■ Problem details ■
Lines of the data that contain the word "dari" are the ones to copy.

■ Supplied entries ■
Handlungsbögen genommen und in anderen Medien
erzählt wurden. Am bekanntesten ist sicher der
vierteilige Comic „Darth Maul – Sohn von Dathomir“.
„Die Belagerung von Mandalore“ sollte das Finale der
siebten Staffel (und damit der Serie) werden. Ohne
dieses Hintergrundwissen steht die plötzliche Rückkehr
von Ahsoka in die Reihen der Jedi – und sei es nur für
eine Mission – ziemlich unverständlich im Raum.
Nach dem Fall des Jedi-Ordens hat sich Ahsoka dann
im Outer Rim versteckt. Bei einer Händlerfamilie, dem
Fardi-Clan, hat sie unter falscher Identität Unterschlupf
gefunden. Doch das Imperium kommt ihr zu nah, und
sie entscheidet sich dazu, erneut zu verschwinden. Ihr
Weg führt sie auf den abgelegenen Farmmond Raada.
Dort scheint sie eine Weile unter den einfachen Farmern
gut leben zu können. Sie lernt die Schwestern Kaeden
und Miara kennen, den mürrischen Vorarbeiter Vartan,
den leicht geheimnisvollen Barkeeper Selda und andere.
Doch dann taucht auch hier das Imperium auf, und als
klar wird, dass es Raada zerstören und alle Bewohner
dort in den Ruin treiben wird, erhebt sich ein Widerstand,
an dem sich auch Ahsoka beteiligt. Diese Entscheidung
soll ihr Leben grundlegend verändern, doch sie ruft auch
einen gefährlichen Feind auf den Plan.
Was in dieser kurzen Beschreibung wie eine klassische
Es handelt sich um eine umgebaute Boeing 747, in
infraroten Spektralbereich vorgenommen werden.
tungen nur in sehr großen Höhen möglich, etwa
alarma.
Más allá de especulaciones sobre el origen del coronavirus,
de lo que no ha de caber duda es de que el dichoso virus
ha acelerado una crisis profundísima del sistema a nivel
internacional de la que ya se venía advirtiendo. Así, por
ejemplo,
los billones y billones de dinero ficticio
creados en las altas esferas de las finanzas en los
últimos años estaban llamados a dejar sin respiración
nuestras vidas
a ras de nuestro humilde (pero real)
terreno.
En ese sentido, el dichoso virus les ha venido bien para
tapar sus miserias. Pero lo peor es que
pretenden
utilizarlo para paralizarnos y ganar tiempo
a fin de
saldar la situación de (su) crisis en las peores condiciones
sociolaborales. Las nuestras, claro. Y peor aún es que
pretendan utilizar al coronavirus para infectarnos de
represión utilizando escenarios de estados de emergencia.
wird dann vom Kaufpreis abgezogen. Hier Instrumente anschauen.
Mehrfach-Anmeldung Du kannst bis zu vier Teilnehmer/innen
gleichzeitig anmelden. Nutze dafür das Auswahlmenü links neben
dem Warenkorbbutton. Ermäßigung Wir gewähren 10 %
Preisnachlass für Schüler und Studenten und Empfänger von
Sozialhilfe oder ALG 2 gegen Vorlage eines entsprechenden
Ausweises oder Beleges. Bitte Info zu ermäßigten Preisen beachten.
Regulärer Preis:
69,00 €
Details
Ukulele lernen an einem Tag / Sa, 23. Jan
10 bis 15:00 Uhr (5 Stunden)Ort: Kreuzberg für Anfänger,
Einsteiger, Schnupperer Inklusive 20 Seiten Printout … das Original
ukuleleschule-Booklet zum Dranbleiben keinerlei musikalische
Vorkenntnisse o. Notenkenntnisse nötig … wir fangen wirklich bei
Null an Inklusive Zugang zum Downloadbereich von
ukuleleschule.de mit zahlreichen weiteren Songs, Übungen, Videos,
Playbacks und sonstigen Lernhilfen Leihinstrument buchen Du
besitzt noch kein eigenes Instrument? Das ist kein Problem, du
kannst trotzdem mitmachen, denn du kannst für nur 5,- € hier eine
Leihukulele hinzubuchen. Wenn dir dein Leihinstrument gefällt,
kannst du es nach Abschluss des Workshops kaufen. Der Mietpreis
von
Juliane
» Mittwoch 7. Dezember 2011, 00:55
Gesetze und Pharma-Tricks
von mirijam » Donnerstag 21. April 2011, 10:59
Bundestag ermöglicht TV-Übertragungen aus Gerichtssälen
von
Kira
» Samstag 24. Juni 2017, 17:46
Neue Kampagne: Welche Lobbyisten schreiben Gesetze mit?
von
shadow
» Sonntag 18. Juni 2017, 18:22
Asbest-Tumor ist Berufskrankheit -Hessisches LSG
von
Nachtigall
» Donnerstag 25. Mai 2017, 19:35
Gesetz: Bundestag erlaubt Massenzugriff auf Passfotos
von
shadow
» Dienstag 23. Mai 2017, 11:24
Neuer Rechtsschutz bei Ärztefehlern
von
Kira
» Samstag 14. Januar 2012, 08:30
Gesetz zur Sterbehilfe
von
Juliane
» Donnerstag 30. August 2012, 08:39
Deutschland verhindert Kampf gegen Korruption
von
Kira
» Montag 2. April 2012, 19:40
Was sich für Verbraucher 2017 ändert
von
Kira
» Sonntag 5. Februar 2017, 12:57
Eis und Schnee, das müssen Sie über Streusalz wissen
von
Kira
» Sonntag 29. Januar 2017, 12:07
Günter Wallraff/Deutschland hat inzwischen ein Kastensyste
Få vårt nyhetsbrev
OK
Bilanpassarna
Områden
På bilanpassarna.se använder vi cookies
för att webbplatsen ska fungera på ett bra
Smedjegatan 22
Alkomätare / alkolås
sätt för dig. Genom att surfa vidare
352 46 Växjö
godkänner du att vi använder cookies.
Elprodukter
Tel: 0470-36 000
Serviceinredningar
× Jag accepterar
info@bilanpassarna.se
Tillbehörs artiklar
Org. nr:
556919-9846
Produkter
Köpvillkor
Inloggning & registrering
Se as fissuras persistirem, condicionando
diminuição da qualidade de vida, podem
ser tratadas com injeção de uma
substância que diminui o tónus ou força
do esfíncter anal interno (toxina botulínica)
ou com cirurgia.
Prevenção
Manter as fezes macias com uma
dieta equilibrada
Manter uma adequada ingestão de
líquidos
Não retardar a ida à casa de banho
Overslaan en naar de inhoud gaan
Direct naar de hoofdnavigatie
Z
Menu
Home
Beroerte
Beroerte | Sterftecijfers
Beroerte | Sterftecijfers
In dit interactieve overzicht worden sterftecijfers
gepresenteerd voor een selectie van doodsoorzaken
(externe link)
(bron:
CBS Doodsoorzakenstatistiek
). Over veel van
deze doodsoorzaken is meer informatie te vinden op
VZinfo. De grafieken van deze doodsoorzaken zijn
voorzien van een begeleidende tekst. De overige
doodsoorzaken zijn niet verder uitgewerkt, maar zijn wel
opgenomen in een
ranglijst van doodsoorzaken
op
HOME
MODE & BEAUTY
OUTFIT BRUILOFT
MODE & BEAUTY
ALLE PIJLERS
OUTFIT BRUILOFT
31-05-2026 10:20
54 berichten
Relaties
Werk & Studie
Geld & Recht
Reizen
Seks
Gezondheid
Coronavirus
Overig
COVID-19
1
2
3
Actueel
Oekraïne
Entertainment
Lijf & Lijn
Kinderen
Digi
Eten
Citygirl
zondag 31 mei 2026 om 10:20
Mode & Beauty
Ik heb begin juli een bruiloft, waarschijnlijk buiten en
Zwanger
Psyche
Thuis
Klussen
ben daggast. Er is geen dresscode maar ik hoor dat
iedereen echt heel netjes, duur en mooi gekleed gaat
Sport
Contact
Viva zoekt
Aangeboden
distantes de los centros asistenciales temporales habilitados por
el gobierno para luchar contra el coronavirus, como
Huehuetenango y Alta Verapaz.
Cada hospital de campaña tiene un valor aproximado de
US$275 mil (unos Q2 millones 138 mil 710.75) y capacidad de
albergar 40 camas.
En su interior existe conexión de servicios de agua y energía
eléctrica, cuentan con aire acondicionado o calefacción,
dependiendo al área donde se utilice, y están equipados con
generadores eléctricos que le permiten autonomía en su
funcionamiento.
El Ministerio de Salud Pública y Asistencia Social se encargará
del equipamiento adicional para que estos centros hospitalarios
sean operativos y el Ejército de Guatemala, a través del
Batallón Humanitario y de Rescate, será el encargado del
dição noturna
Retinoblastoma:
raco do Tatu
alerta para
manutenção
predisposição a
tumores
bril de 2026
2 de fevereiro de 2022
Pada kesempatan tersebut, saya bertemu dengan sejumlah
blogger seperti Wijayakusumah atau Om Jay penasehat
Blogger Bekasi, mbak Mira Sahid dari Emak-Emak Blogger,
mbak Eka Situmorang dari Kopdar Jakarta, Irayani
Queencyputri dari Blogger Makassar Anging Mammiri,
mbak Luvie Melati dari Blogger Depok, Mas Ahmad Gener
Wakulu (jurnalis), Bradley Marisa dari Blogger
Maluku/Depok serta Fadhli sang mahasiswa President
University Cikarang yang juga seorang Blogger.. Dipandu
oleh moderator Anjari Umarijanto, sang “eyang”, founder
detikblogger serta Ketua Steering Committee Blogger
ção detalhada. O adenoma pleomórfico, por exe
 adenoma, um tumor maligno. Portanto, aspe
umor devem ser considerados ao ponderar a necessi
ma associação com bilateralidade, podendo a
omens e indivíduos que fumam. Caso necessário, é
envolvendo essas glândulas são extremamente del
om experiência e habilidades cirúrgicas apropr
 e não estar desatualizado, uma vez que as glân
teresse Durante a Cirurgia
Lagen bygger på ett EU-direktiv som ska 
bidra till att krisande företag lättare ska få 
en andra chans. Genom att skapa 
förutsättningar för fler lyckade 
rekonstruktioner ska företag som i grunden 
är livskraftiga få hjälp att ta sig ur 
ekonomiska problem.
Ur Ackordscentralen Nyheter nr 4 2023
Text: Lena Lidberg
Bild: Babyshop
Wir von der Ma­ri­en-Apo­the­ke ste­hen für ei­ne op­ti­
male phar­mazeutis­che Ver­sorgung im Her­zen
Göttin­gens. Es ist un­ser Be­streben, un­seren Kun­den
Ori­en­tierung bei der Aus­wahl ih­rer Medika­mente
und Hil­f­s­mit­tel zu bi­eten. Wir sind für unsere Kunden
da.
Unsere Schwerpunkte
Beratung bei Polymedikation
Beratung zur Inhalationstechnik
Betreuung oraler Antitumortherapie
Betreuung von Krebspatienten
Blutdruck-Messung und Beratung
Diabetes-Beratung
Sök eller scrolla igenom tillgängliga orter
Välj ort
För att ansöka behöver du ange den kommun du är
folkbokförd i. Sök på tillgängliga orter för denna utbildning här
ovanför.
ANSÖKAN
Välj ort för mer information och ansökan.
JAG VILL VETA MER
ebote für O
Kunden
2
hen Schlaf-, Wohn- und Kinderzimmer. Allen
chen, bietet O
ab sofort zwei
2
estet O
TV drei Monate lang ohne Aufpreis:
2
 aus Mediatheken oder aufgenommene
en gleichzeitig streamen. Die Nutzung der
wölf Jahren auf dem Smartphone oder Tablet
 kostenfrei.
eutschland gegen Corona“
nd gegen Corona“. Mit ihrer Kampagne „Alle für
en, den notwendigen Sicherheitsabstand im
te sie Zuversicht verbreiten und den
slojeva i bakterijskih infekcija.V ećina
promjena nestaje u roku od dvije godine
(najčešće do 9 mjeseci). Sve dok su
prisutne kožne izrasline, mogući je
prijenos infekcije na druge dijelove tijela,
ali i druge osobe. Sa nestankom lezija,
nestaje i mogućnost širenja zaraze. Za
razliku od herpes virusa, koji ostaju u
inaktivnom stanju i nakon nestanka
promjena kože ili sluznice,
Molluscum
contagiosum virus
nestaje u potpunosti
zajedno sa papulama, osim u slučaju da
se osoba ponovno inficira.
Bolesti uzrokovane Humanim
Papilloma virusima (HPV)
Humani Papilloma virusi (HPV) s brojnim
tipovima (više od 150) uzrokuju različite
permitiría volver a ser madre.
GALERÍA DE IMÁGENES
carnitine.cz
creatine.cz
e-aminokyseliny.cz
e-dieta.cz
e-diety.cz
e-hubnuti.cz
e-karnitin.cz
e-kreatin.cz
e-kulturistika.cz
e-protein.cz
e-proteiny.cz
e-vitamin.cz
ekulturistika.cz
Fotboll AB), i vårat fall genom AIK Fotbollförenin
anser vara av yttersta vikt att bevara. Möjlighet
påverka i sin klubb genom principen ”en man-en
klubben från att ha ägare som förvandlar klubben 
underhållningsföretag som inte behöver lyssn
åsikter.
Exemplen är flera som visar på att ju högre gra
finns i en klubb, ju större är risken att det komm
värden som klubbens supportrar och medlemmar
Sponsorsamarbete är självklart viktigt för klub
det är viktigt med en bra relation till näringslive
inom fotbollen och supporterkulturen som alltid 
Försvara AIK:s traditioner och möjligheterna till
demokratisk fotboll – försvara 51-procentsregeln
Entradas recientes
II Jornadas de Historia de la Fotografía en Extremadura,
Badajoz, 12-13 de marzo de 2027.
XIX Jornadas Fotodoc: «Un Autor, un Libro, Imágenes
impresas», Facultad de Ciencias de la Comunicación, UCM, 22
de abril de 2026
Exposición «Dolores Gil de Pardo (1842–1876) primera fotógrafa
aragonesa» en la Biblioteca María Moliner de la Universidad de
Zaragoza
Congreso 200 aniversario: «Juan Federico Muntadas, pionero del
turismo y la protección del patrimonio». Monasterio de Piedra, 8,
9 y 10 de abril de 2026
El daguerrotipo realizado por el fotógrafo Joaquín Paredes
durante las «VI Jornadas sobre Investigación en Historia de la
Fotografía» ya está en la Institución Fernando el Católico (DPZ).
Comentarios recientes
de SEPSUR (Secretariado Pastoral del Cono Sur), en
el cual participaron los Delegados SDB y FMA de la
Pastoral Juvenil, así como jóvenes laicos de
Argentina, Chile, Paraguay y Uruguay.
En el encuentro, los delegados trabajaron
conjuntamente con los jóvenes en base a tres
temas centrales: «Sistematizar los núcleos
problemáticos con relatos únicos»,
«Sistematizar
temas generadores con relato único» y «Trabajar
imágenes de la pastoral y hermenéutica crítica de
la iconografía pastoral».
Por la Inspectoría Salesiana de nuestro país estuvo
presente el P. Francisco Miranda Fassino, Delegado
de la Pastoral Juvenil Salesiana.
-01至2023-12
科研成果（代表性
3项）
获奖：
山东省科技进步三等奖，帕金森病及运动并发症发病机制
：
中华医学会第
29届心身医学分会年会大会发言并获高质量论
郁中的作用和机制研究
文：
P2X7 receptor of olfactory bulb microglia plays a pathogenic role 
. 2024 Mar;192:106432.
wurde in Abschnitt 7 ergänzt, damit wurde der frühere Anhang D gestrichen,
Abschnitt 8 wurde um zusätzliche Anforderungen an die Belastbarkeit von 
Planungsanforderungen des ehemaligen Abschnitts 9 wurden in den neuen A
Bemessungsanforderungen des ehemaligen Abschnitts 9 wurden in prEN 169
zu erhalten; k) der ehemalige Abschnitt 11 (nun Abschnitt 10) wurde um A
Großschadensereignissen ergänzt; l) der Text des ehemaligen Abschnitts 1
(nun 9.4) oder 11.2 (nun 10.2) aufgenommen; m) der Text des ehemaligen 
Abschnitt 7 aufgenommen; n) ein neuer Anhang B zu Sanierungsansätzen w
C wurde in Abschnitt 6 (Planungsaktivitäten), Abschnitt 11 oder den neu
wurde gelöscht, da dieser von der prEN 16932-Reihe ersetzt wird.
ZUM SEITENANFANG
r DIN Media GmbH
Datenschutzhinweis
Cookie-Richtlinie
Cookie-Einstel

■ Your solution ■
Blogger Bekasi, mbak Mira Sahid dari Emak-Emak Blogger,
mbak Eka Situmorang dari Kopdar Jakarta, Irayani
Queencyputri dari Blogger Makassar Anging Mammiri,
mbak Luvie Melati dari Blogger Depok, Mas Ahmad Gener
Wakulu (jurnalis), Bradley Marisa dari Blogger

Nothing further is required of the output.